At ingfit, while we are concerned with weight loss as an element of health, we are also great advocates of the keto diet here in Dubai as an intervention when disease has begun to take hold in the body. The anti-inflammatory nature of following a keto meal plan is just one aspect of that. Keto also has the powerful ability to facilitate healing when it comes to our hormones.
Why We Get Sick
11-August 2020, by Bronwyn MacRitchie
We have been hearing more and more about the role that hormones play in every system in our body. In weight loss and gain, in our moods and sense of wellness and ultimately in every disease process. Through a variety of mechanisms one hormone in particular becomes the root of the chronic lifestyle diseases we are being plagued by today.
Which hormone is the star of the disease process movie? You guessed it… insulin.
We all hear the term insulin resistance bandied about all the time in relation to our weight, and if we are keto diet fans we know that the more insulin resistant we are the longer it will take us to get into ketosis, and the more careful we have to be with our carbs. But how many of us actually properly understand the mechanisms in our body that have brought us to this state, or how to truly recognize insulin resistance in people who are NOT overweight?

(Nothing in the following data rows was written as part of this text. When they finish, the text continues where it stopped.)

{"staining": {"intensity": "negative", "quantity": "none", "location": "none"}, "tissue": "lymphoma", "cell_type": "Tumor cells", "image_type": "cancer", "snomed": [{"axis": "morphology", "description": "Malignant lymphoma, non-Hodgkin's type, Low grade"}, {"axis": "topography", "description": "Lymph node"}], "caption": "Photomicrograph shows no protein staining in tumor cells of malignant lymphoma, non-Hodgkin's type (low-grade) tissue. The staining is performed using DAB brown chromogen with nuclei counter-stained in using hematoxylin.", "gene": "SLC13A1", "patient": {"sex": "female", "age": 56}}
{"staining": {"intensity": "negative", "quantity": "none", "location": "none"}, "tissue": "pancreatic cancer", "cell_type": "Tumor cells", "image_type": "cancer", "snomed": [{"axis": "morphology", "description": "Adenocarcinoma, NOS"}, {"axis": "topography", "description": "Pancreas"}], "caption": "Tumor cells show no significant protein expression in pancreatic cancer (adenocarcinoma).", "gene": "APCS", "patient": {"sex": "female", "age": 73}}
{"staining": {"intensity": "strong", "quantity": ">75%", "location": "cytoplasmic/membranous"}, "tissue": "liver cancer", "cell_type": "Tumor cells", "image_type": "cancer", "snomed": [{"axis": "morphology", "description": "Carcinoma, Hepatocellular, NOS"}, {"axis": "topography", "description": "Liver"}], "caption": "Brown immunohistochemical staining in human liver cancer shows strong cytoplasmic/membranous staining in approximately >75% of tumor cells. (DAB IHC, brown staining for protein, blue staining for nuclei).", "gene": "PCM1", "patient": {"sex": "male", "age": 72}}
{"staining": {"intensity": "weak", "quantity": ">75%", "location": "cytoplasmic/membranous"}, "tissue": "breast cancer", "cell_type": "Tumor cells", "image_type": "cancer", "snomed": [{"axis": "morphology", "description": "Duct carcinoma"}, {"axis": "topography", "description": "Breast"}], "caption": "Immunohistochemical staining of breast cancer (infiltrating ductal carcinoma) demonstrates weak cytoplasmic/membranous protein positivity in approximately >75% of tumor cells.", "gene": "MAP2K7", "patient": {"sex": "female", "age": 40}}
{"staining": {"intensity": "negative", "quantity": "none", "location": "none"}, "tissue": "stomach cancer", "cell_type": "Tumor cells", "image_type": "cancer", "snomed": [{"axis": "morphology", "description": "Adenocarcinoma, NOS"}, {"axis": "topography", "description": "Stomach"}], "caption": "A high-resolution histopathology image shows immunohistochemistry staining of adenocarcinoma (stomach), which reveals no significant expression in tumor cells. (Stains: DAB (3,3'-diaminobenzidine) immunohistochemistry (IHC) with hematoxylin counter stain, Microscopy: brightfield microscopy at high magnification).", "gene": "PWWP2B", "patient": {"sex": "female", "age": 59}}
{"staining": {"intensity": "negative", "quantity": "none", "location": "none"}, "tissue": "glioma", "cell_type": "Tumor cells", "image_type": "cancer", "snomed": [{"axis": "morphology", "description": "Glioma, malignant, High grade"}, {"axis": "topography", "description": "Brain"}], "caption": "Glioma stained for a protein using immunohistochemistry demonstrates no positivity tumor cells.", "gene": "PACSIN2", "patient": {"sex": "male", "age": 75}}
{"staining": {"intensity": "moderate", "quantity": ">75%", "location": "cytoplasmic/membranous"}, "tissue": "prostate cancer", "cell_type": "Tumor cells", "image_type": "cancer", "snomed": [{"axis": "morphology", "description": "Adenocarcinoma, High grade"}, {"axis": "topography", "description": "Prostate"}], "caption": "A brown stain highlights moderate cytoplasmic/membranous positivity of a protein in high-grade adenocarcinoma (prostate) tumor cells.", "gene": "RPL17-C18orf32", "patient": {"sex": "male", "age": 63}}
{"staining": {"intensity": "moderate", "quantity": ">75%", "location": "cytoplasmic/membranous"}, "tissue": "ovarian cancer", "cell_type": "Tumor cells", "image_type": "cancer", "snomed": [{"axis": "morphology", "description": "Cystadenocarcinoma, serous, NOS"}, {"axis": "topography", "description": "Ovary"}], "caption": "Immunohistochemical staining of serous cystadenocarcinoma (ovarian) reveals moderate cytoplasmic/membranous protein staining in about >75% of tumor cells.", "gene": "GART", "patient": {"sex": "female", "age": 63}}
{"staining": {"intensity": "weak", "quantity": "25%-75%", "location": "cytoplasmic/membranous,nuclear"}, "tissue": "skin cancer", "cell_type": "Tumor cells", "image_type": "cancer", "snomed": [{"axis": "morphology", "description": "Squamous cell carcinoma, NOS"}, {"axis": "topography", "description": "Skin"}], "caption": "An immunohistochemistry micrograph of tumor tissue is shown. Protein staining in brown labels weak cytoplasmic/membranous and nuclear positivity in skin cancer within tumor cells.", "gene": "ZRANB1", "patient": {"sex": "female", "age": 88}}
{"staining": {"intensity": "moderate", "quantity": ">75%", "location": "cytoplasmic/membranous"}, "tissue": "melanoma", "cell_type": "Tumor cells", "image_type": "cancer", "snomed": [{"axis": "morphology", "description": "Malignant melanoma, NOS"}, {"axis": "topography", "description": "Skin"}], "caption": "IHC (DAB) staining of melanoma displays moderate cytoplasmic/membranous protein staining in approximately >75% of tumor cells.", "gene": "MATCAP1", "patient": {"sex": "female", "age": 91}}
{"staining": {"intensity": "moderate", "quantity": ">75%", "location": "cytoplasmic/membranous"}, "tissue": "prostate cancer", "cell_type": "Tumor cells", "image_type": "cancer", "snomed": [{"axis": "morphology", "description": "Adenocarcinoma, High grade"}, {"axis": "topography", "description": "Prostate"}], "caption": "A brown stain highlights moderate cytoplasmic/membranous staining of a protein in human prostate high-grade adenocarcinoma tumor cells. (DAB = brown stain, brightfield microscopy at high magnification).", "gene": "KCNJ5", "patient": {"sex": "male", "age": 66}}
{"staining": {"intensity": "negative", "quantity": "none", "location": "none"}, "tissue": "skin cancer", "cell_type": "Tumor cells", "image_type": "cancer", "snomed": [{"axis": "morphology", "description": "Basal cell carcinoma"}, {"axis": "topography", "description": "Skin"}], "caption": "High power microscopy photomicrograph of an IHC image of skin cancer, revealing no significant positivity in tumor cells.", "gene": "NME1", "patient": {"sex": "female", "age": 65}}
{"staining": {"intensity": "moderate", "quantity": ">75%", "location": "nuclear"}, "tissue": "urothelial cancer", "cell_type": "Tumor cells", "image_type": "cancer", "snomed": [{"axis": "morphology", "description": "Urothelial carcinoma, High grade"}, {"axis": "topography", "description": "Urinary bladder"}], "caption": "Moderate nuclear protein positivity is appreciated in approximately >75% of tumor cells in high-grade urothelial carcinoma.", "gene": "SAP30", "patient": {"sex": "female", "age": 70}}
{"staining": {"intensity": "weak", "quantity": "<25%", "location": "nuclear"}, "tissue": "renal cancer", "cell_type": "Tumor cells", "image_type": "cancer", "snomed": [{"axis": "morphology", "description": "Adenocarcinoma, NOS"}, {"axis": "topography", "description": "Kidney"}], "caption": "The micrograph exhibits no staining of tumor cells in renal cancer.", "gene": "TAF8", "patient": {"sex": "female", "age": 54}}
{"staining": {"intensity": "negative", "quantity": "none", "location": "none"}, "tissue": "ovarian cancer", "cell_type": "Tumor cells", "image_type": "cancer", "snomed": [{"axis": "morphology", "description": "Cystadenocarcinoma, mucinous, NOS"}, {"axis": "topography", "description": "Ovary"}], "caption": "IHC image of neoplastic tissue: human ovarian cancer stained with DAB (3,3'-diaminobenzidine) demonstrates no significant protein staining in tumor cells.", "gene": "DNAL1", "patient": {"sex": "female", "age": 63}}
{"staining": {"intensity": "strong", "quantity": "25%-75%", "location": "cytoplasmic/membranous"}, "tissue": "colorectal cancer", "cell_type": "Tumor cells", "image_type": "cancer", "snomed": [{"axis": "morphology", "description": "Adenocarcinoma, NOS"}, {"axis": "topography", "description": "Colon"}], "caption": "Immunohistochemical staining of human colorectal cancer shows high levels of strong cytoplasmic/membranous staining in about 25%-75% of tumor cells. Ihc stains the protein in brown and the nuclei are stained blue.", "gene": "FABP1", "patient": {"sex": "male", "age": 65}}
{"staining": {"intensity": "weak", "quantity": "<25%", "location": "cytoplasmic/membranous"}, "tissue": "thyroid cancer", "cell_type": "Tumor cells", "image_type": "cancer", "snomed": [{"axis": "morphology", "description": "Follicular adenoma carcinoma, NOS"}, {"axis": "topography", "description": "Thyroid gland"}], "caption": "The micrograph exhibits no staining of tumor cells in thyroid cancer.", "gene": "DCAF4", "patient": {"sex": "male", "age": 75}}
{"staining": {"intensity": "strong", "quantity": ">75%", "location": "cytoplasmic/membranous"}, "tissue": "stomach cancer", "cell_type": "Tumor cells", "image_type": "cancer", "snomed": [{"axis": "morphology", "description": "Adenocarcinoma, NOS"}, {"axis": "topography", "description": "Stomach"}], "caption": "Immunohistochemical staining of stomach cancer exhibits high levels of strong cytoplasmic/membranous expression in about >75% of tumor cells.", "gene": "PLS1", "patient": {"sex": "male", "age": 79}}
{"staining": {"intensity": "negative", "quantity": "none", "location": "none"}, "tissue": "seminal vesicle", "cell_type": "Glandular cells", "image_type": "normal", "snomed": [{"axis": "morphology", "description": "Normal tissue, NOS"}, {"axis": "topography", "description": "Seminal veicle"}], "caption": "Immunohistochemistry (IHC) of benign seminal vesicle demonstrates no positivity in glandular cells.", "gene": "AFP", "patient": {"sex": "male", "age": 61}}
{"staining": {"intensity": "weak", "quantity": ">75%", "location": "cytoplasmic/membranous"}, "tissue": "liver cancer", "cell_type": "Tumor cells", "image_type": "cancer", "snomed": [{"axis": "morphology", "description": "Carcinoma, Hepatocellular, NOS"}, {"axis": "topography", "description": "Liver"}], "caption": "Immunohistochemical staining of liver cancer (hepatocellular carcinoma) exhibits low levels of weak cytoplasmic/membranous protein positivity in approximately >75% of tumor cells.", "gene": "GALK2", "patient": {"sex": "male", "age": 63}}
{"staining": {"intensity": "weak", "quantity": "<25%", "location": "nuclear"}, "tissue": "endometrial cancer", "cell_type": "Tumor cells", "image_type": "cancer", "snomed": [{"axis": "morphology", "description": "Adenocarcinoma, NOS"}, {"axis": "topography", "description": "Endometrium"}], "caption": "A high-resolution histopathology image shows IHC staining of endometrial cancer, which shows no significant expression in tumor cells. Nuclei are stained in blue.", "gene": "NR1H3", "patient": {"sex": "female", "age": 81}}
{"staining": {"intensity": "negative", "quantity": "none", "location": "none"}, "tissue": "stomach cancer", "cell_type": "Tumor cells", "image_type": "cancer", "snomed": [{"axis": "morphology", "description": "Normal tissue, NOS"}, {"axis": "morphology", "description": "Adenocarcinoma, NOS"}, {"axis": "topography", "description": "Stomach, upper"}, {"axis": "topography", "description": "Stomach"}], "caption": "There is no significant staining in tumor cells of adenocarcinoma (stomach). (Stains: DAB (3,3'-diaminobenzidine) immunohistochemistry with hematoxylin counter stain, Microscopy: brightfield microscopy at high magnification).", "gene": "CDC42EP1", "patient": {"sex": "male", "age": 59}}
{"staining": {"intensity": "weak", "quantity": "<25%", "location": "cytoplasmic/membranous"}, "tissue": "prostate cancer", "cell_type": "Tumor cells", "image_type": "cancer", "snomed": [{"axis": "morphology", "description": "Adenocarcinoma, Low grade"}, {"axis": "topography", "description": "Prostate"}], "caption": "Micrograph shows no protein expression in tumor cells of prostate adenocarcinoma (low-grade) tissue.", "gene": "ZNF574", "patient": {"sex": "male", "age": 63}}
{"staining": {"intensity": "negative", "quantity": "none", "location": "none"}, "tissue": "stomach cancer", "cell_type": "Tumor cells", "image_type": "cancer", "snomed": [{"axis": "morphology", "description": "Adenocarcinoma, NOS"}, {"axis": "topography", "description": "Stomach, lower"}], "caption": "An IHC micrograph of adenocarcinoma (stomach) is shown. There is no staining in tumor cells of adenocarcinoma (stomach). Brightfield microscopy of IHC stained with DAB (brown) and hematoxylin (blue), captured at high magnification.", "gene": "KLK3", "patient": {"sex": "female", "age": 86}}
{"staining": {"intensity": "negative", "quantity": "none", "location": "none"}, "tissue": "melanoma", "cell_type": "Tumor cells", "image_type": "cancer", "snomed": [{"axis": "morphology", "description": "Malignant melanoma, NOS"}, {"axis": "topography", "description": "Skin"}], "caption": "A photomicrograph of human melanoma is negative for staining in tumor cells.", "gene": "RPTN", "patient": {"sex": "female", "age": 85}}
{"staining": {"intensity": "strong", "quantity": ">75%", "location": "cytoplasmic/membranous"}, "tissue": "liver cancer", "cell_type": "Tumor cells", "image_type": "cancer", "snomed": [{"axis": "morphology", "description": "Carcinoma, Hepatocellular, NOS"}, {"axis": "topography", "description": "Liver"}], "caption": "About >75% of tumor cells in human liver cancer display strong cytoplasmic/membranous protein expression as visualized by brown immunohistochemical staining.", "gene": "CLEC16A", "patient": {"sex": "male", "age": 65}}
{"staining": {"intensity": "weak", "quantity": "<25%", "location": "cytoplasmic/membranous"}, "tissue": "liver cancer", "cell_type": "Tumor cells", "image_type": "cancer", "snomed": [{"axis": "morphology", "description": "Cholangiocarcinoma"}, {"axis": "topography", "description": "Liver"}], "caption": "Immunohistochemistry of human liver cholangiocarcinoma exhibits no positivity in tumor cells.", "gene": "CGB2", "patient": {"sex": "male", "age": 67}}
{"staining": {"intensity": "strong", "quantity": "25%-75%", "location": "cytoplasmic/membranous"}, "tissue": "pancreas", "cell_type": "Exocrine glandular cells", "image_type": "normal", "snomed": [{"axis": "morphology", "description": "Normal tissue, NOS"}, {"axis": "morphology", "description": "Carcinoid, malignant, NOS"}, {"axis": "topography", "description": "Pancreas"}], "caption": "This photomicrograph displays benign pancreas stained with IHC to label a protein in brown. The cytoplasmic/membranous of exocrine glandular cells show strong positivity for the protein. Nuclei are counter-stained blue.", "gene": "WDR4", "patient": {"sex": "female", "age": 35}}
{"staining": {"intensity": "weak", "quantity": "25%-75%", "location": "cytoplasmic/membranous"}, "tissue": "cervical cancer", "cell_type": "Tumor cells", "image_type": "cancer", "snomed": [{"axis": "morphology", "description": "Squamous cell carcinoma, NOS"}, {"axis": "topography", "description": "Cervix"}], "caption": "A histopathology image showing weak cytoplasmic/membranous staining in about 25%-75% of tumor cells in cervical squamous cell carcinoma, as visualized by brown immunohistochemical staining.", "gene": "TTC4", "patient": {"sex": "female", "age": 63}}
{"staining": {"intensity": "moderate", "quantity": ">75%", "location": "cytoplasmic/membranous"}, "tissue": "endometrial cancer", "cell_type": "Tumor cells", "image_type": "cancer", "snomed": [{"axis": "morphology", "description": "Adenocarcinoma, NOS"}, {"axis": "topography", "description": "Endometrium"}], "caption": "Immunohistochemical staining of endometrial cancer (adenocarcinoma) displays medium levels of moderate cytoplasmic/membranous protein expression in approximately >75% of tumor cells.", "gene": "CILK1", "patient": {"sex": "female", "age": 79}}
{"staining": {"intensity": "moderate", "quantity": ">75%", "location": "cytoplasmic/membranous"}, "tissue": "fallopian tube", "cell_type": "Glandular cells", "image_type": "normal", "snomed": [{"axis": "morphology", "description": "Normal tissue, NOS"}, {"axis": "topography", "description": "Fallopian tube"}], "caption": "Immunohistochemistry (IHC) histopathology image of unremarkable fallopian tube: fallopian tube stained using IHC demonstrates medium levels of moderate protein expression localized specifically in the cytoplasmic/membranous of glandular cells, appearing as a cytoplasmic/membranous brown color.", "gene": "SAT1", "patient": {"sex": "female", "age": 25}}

In this book, Benjamin Bikman takes a deep dive into how long the disease process can actually have been building in our bodies prior to what we currently accept as the point of disease diagnosis. How long our bodies could have been battling the effects of our carb heavy diets, sedentary lifestyles and toxic environments before our current standard blood tests confirm disease.
With clear explanations and helpful visuals, Bikman clearly explains the multiple functionalities of this master hormone, insulin. He details various balances in our body that we need to be aware of, and clearly illustrates how the story is not as clear cut as just calories in, calories out when it comes to weight OR wellness in general!
About Benjamin Bikman
Benjamin Bikman, PhD is a professor of pathophysiology and a biomedical scientist whose research agenda focuses on the molecular mediators of obesity and its co-morbidities, those currently known as metabolic syndrome. Employing cell-autonomous to whole-body systems, his lab’s main efforts explore the intimate associations between the metabolic and immune systems. Most recently his most recent work has focused on scrutinizing the role of ketones as metabolic signaling molecules and at the role of insulin in the disease process.